No início da década de 70, Clint Eastwood e Richard Burton apareceram no grande ecrã do Cinema São Mamede para gáudio de uma sala cheia. Para Gracinda Ferreira, foi uma sessão especial. Não tanto pelo épico Desafio das Águias naquele dia a ser projetado, mas porque foi a primeira de muitas projeções a que assistiu. A atenção nunca podia ser total: não era uma mera espetadora. É que com pouco mais de 20 anos, começou a trabalhar na casa. “Era maravilhoso, era lindo”, relembra.

“Lindo” vai pontuando as lembranças dos tempos idos. A sala era “linda”, a tribuna era “linda”, os filmes eram “lindos”. Ficou a saudade. “Cindinha” não entrava nesta casa há décadas. Fê-lo na véspera em que o antigo Cinema São Mamede faria 50 anos. Em 24 de Junho de 1971, para funcionar como sala de cinema, o São Mamede ocupa um edifício emblemático no centro da cidade de Guimarães. Nessa altura, Gracinda Ferreira começa o percurso nos bastidores. O cinema foi segunda casa durante quase quatro décadas e garantiu-lhe um epíteto: “Gracinda do Cinema”.

Com 70 anos feitos, optou por pautar com alguma distância a relação com o edifício na Rua Dr. José Sampaio. Conversa com o Jornal de Guimarães em pleno palco de espetáculos: “Eu não entrava nesta casa porque tinha pena do que aconteceu. Não era só pena, tinha revolta por terem fechado a casa. Havia aqui espetáculos a que podia vir, mas nunca vim. Passava [pelo edifício] e arrepiava-me. Não sei como entrei hoje aqui nesta casa”, confessa.

Entrou. E mal afastou a cortina preta que esconde a sala de espetáculos, a primeira exclamação: “Ai, isto está tão diferente!”. Há décadas, entrava no mesmo espaço grávida e com trabalho para fazer: começou por guiar os espetadores aos lugares – inclusive os que se sentavam na tribuna –, passou pelo bengaleiro e acabou na máquina das pipocas. A atenção redobrada ao milho não a deixava seguir com a mesma atenção a trama que se desenrolava no grande ecrã. Embora, “numa ocasião”, estava “tão atenta, mas tão atenta” que não deu para ouvir o patrão chegar. Surpreendida, dá “um grito”. O filme reconstruído pela memória faz parte das “recordações boas” que guarda daquele anfiteatro; há outras, confessa, que prefere esquecer.

A bordo do São Mamede

Os anos passaram e a reputação cresceu. “Ainda agora sou conhecido pela Cindinha do Cinema. Tinha 20 e poucos anos, agora tenho 70. Os que passaram por aqui agora são médicos, reformados”, enquadra. Recorda quando, em jeito de súplica, para ver as estreias mais badaladas, lhe perguntavam por ingressos. Dizia: “Não posso, mas diga que vai a mando da Cindinha que lá se arranja um bilhetinho”. A “malta” lá se amontoava, apeada nos escadarias.
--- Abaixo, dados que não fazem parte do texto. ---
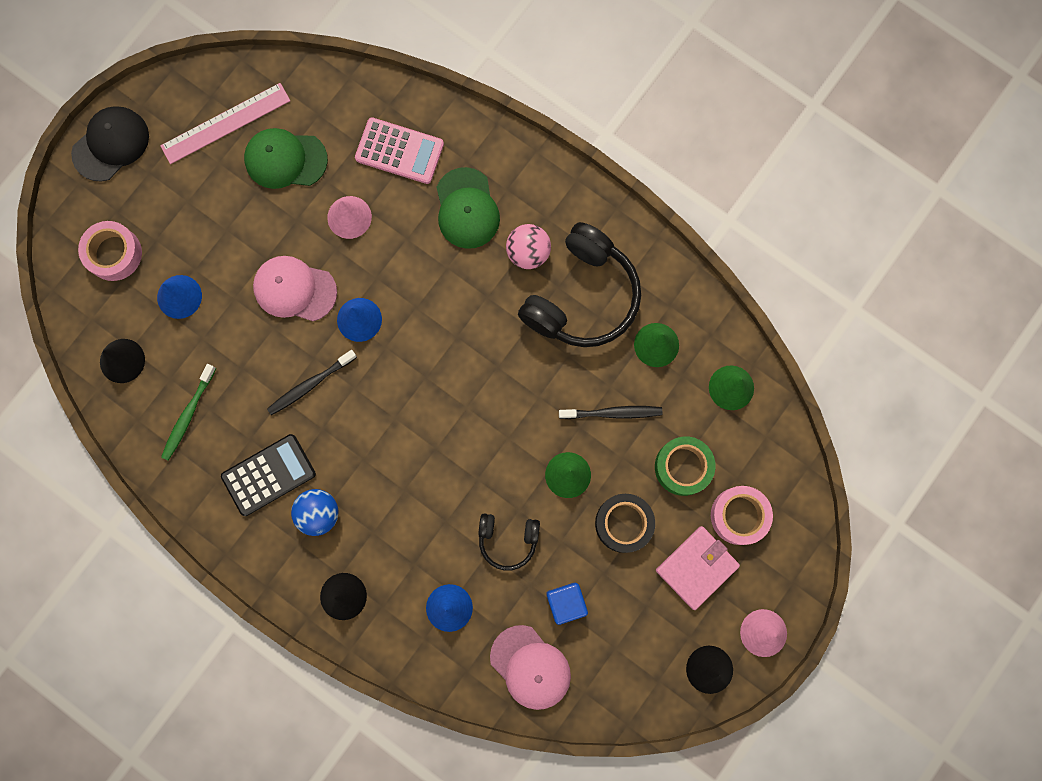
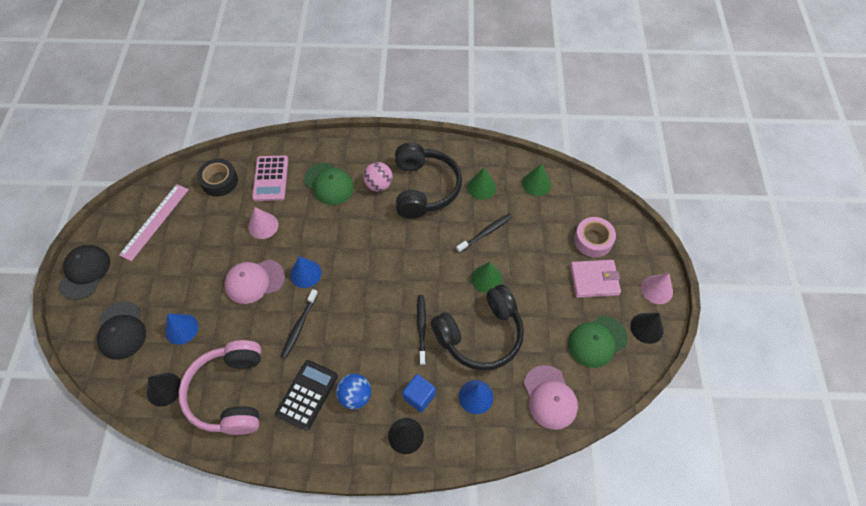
camera: 35 degrees left, 20 degrees down
(114, 253) = (121, 330): pink tape -> black cap
(188, 415) = (230, 393): green toothbrush -> pink headphones
(285, 159) = (204, 219): green cap -> green cap (597, 341)
(399, 151) = (270, 178): pink calculator -> pink calculator turned 105 degrees clockwise
(446, 484) = (421, 328): none -> black toothbrush
(508, 539) = (480, 335): black headphones -> black headphones, size x1.95
(530, 667) = (550, 397): pink cap -> pink cap turned 60 degrees clockwise
(566, 602) = (540, 346): blue cube -> blue cube (419, 396)
(623, 523) = (537, 283): black tape -> black tape (219, 181)
(683, 467) = (544, 235): green tape -> none
(697, 567) = (594, 280): pink wallet -> pink wallet turned 75 degrees clockwise

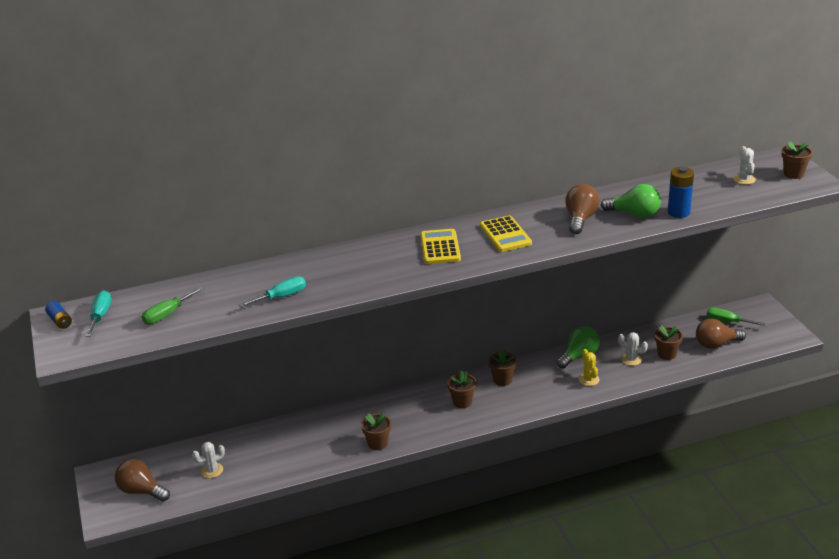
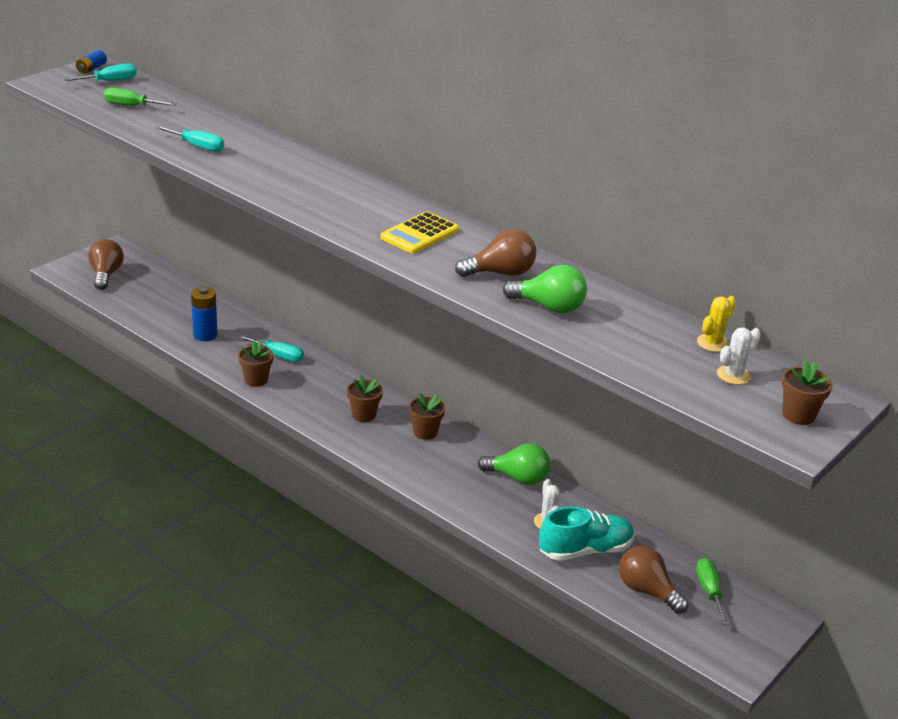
camera: 55 degrees right, 0 degrees up
(212, 470) = (155, 300): white cactus -> none
(353, 422) = (278, 356): none -> turquoise screwdriver
(440, 247) = (358, 203): yellow calculator -> none
(589, 380) = (478, 497): yellow cactus -> yellow cactus (713, 343)
(634, 214) = (549, 307): green light bulb -> green light bulb turned 60 degrees counterclockwise
(667, 354) = (585, 550): brown flower pot -> turquoise shoe
(678, 212) = (586, 338): blue battery -> blue battery (205, 335)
A plateia enchia porque “o povo gostava da casa”. “Mais moderno” do que o Teatro Jordão – que ingressou no mundo da sétima arte em 1938 –, o São Mamede mostrou ao que vinha logo na inauguração. “Foi muito lindo, ainda me lembro que estávamos vestidas como as hospedeiras dos aviões”, evoca.

A bordo deste “avião”, Gracinda sentiu a turbulência que acabaria por ditar o encerramento do espaço. Apareceram os shoppings, as estreias foram escasseando. Resultado? São Mamede e cinema foram-se desencontrando. Um centro de artes e espetáculos desde 2007, alberga “todo o tipo de espetáculos” – concertos, teatro, comédia. Sempre com “a noção do que a casa representa e tudo o que acarreta”, assegura Pedro Oliveira, um dos atuais diretores.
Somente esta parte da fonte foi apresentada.